Nuevo mapa del poder

Por: 08:45 AM 2016-10-24

La elección municipal de ayer -la décimo octava elección general y la séptima de su categoría desde la recuperación de la democracia- ha quedado marcada por la baja participación de una ciudadanía que mira con desconfianza a la dirigencia política en todos los ámbitos, incluso el local y que no encontró sintonía con las propuestas realizadas por los candidatos a alcaldes y concejales que compitieron en las 345 comunas a lo largo de todo el territorio nacional. A pesar de que el Servel dará a conocer la cifra final hoy al mediodía, con un 97% de las mesas escrutadas ya se calcula que la participación electoral alcanzó solo un 33,8% y la abstención un 66,10%. 

Tal tendencia se replicó en Chillán, donde la participación apenas alcanzó un 33,7% y en menor medida en San Carlos, Chillán Viejo y Yungay, donde se mantuvo bajo el umbral del 50%, llegando a 41,7%, 46% y 47,84%, respectivamente. 

Sin embargo, no ocurrió lo mismo en el resto de las comunas, donde pese a registrarse una baja respecto de 2012, se constata un mayor entusiasmo cívico, con porcentajes de participación que en algunas superó el 70%, como ocurrió en Trehuaco, Cobquecura y Ninhue.  

De todas formas, al revisar los últimos cuatro comicios municipales se constata un paulatino descenso en la participación ciudadana que obliga a instalar un debate profundo sobre la abstención como expresión política y deja para el análisis una serie de temas que a medida que pasen los días irán decantando y arrojando respuestas más certeras sobre las razones profundas que hay detrás de los resultados que hoy entregamos. 

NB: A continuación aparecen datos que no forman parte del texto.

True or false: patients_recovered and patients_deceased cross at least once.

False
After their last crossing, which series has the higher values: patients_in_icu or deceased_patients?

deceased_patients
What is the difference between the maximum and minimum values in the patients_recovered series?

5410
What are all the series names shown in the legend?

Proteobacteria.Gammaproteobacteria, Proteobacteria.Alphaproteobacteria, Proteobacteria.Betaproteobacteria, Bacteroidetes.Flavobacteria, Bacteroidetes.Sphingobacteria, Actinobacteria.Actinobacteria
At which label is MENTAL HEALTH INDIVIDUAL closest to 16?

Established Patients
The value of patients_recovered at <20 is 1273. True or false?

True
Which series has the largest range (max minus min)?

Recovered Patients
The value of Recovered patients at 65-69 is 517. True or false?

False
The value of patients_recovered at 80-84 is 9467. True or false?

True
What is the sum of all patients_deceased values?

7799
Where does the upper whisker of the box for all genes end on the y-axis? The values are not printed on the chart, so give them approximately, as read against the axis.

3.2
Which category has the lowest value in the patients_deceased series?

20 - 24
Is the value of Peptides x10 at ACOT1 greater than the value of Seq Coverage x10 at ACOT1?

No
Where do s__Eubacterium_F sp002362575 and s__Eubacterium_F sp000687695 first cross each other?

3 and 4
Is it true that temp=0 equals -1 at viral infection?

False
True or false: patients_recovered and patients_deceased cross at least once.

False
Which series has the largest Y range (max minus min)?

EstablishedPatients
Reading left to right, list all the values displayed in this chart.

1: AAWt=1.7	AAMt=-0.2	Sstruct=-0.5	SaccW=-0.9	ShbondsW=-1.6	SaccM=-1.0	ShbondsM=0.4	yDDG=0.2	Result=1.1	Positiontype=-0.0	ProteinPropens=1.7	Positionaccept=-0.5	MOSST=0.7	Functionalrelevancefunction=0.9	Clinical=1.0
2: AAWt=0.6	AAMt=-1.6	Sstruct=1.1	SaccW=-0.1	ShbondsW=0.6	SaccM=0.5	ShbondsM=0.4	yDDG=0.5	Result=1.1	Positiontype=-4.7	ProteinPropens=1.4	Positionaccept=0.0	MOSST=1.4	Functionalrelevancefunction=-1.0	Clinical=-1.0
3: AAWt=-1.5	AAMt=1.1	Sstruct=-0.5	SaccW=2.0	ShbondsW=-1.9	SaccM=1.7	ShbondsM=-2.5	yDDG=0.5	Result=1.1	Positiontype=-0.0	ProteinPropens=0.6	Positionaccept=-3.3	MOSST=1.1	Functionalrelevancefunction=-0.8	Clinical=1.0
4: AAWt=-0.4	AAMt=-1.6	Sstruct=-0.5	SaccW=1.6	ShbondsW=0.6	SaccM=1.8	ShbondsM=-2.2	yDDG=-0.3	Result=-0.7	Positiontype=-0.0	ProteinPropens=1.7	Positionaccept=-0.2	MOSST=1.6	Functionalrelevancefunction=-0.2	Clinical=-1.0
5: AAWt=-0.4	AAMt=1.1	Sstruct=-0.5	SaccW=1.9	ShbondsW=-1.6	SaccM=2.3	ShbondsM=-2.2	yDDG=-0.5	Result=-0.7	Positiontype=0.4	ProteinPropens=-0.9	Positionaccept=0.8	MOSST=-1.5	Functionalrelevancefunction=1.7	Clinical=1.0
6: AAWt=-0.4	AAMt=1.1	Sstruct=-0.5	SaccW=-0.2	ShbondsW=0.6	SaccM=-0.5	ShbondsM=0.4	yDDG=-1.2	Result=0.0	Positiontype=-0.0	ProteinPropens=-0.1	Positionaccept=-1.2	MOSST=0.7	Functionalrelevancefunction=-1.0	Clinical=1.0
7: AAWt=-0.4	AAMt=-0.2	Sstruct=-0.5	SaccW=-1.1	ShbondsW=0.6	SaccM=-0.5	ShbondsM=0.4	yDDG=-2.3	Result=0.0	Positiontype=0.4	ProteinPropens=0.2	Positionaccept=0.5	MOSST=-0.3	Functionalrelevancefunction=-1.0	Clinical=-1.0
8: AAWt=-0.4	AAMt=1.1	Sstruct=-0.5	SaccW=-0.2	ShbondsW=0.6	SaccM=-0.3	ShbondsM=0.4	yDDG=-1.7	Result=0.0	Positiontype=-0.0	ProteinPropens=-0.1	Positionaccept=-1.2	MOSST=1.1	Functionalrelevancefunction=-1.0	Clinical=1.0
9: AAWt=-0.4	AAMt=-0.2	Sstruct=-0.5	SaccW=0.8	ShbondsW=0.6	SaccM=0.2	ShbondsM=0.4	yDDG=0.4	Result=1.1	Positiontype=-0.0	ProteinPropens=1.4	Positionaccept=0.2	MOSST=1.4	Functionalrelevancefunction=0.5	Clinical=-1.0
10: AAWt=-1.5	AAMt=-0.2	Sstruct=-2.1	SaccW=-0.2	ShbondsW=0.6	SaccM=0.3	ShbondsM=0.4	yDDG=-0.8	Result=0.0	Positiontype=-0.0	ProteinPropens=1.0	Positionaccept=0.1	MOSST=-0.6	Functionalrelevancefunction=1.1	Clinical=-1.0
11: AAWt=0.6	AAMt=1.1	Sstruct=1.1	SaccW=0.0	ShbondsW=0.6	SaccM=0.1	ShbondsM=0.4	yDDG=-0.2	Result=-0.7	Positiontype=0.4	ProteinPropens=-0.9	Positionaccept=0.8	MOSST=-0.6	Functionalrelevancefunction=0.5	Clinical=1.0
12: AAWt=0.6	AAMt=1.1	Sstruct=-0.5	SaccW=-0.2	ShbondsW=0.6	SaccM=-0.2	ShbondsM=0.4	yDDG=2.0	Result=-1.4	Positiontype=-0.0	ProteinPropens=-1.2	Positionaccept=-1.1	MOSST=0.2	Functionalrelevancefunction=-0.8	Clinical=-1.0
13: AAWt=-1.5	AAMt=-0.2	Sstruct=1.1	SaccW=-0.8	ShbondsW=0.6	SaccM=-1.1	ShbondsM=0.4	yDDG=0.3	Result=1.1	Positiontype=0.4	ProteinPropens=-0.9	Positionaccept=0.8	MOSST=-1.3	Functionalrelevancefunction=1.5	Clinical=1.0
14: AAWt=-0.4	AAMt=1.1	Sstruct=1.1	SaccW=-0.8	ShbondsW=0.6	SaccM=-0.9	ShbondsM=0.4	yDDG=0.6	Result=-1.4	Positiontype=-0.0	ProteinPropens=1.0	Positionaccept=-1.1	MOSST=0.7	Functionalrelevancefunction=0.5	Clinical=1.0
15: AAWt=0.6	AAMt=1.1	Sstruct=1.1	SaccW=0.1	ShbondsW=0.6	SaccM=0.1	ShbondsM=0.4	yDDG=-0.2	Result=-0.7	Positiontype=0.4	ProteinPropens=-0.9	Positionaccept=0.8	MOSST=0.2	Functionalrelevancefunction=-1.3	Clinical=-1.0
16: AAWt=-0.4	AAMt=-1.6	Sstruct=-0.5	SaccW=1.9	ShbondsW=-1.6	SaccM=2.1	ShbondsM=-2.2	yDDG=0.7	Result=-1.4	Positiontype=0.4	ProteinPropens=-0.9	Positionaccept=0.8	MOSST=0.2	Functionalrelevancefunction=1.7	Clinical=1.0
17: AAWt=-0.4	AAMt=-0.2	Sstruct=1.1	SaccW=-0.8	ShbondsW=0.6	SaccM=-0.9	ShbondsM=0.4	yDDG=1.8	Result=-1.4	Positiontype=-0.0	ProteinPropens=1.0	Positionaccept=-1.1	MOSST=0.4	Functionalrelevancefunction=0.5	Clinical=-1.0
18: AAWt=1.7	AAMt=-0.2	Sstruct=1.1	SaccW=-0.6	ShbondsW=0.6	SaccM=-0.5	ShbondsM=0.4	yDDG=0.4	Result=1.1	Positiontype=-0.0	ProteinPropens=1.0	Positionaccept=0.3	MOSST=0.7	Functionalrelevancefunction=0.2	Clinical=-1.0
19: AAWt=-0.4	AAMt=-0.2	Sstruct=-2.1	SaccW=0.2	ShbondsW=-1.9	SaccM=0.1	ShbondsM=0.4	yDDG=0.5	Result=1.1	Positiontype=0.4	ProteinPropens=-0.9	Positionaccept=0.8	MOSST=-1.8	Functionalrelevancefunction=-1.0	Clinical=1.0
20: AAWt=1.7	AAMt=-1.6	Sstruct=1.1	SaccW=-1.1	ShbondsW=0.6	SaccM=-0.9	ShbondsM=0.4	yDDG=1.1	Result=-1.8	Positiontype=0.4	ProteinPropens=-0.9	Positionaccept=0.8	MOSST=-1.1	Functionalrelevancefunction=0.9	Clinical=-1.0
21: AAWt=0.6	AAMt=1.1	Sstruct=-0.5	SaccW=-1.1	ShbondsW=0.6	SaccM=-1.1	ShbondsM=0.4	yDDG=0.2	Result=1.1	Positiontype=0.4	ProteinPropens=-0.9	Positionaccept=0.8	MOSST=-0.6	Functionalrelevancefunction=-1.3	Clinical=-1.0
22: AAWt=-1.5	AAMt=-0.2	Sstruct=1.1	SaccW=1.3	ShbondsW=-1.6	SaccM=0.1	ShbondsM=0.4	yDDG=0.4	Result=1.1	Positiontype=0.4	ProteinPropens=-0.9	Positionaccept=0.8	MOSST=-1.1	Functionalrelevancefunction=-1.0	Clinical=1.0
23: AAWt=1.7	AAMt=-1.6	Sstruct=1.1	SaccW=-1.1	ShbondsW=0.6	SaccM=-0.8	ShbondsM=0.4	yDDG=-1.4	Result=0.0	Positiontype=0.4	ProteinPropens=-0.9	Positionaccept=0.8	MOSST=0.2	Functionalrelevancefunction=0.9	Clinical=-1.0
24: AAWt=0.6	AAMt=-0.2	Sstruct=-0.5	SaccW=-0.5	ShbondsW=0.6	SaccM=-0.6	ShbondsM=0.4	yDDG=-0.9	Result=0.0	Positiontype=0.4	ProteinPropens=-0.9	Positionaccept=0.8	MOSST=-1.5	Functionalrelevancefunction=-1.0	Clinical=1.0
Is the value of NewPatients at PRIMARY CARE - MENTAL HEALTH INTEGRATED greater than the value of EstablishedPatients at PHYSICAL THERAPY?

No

En otro nivel del análisis, y como medición de las fuerzas políticas para próximos procesos electorales, estos comicios muestran que la Nueva Mayoría, desde una perspectiva país, perdió comunas emblemáticas como Santiago, Providencia y Maipú. Resultados de este tipo darán impulso a las opciones de la oposición de cara a las elecciones presidenciales y parlamentarias de 2017, y entregarán sustento a quienes plantean la continuidad de la coalición de centro-izquierda, desde la DC hasta el Partido Comunista, en un pacto electoral único.

En Ñuble, el mapa del poder también cambio, pero a favor de la coalición gobernante, que ganó 3 nuevas comunas, pasando de 6 a 9 municipalidades, mientras que Chile Vamos se quedó con 10 municipios, perdiendo cuatro. La sorpresa fue Poder Ecologista y Ciudadano, que obtiene dos alcaldías: Bulnes y San Fabián.

Una tercera capa de análisis nos sitúa en la contienda local, donde el alcalde Sergio Zarzar fue reelecto con el 56,8% de los sufragios, superando al Aldo Bernucci que obtuvo un 36,3%, a Enrique Jara que obtuvo 4,3% y a Hugo Guíñez que recibió poco más del 2,4% de las preferencias. 

¿Qué hay detrás de este resultado? Por una parte, debe ser interpretado como una aprobación a la gestión del actual jefe comunal, cuya candidatura se basó en sacarle lustre a grandes obras, como la terminación del Teatro Municipal, mientras que para Bernucci fue una dura derrota -la segunda a manos de Zarzar- que prácticamente pone fin a su carrera política y al viejo estilo de hacer proselitismo de la mano de las colectividades políticas tradicionales. 

Las elecciones municipales siempre son trascendentales dado que se elige al representante político más directo y cercano a la gente. La de ayer nos confirma que al fin y al cabo es el soberano voto del pueblo el que vale, aunque éste no haya entendido la posibilidad de transformar la democracia en una tremenda herramienta de participación y representación.